Bartimaeus had heard of this Jesus. Some were calling him the Messiah. Was it true that he could heal the leper and wake the dead? “Could he heal me,” he wondered. He wanted to believe, he needed to believe. As the crowds grew louder his heart began to race, his palms began to sweat and knowing there was a possibility that Jesus would pass him by he cried out,

“JESUS, SON OF DAVID, HAVE MERCY ON ME!”
“Be quiet!” many of people shouted.
But he only shouted louder,
“JESUS, SON OF DAVID, HAVE MERCY ON ME!”
And when Jesus heard him, he stopped . . .

I believe it was in that moment that Bartimaeus’ world was changed. Jesus stopped. Jesus stopped for him. Jesus stopped to listen. In that one small action Jesus gave hope to man who had been tossed aside by society and labeled as nothing.

He stopped.

I am clearly not Christ and don’t have to ability to give sight to a blind man, I do have the ability to stop.

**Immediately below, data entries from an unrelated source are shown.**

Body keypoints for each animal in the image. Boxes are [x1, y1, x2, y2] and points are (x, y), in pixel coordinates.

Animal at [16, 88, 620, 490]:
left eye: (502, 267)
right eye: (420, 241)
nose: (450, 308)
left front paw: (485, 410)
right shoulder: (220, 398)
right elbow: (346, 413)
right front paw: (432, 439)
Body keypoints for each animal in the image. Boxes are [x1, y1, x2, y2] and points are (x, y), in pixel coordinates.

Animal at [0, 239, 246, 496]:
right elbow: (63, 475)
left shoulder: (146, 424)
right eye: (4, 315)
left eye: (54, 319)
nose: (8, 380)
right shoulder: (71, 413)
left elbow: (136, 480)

To stop and listen with a compassionate heart. To stop and give my full attention to someone’s cry. To stop and hold someone’s hand as they walk through pain I don’t understand. To stop and help them search for the wisdom I don’t possess. To stop and listen for God among the crowd saying “tell him to come here.”

Christ Stopped.

Will you?

Tuesday, November 4, 2008

Dream . . .

My oldest sister Jenny is the poster child for having a dream, chasing after it and making it happen. All my life I've watched her sing in front of the bathroom mirror into the end of her hairbrush, claiming that each song she sang brought her closer to her dream. And now . . . she's living that dream. Well done!

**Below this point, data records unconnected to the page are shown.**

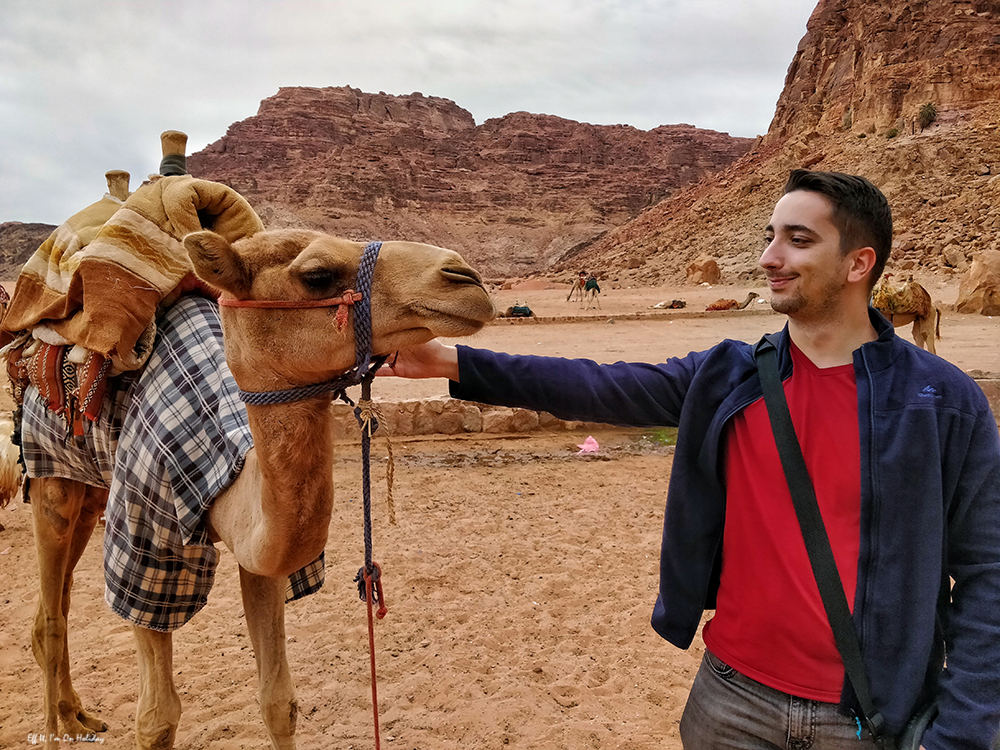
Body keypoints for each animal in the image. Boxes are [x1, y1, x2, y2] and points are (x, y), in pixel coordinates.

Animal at [6, 138, 492, 748]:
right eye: (317, 274)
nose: (465, 278)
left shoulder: (261, 557)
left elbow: (278, 701)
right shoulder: (144, 548)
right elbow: (156, 718)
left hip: (93, 486)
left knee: (58, 603)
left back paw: (77, 715)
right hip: (51, 474)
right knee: (51, 616)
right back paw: (58, 726)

http://www.youtube.com/watch?v=xboucW89gUU

Sunday, November 2, 2008

Symphony Fantastique

I love fall and all its colorful symphonies magnificently playing for the joy our creator. The beauty and mystery of fall is always accented with a sadness for me, as the leaves die and glitter ground in preparation for a new season, a new year, a new adventure. And although joy gracefully encompasses the sadness, it is there nonetheless.

Especially this season.

More things are changing than I ever could have imagined possible, and although each change shows the creative and passionate love of God for me and the community around me, it has still been difficult. Being a person who is far too often driven or paralyzed by the fear of the unknown, The Giver has provided me with continuous opportunities this season to grow past the fear, trust a little more in myself and rest in the promise of delicate creativity. These opportunities have of course been received with a good deal of courage and its share of fear-filled resistance. But the fear only seems to come with changes that directly effect me and my husband. Do you ever do that? Completely trust God's plans for others, but hesitate when it comes to your path, plans and future? But I think that God not only desires for us to trust in God, but also in ourselves.

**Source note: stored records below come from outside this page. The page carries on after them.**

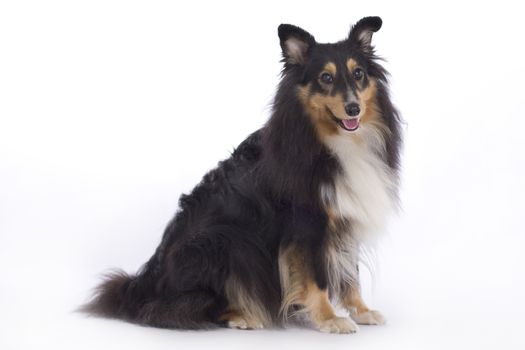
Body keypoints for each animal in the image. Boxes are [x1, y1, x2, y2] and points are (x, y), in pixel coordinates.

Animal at [83, 16, 402, 334]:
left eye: (358, 74)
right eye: (325, 78)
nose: (353, 108)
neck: (331, 140)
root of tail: (142, 286)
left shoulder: (346, 218)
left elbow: (351, 274)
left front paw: (362, 311)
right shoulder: (307, 223)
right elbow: (316, 277)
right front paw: (329, 318)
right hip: (224, 242)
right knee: (187, 307)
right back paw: (242, 315)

So this season God has not pointed out the next trail we will climb together, but has instead given me the task and opportunity to be the trail guide. Several summers ago I became certified to be a trail guide for backpacking trips, and during the certification course I was placed in charge of our group for a day. Deciding which trails to take, when to rest, eat and where to set up camp. I had to trust completely in my own judgment, talents and instincts; this was terrifying. What in the world made me qualified to make such important decisions and (even scarier) what if I made the wrong decision? What if the pace was too slow, the sun started going down, the temperature starting dropping and we didn't have a place to start a fire? What then?

This is a similar thought process I have been through over and over after understanding that God was giving me the task of choosing where to go next. Um, excuse me . . . God, I am almost positive that I am not qualified to make this decision. Are you sure? More importantly, are you crazy?
But what if pick the wrong one?

Such a huge fear of mine.

Then God sweetly reminded me that this choice didn't matter. What was going to matter is what we do on The Way and what we'll we'll do when we get there.

So now that I've chosen the trail, I'm learning to hold confidence in that choice, soaking up the symphonies of the season and continuing to follow Jesus, on The Way.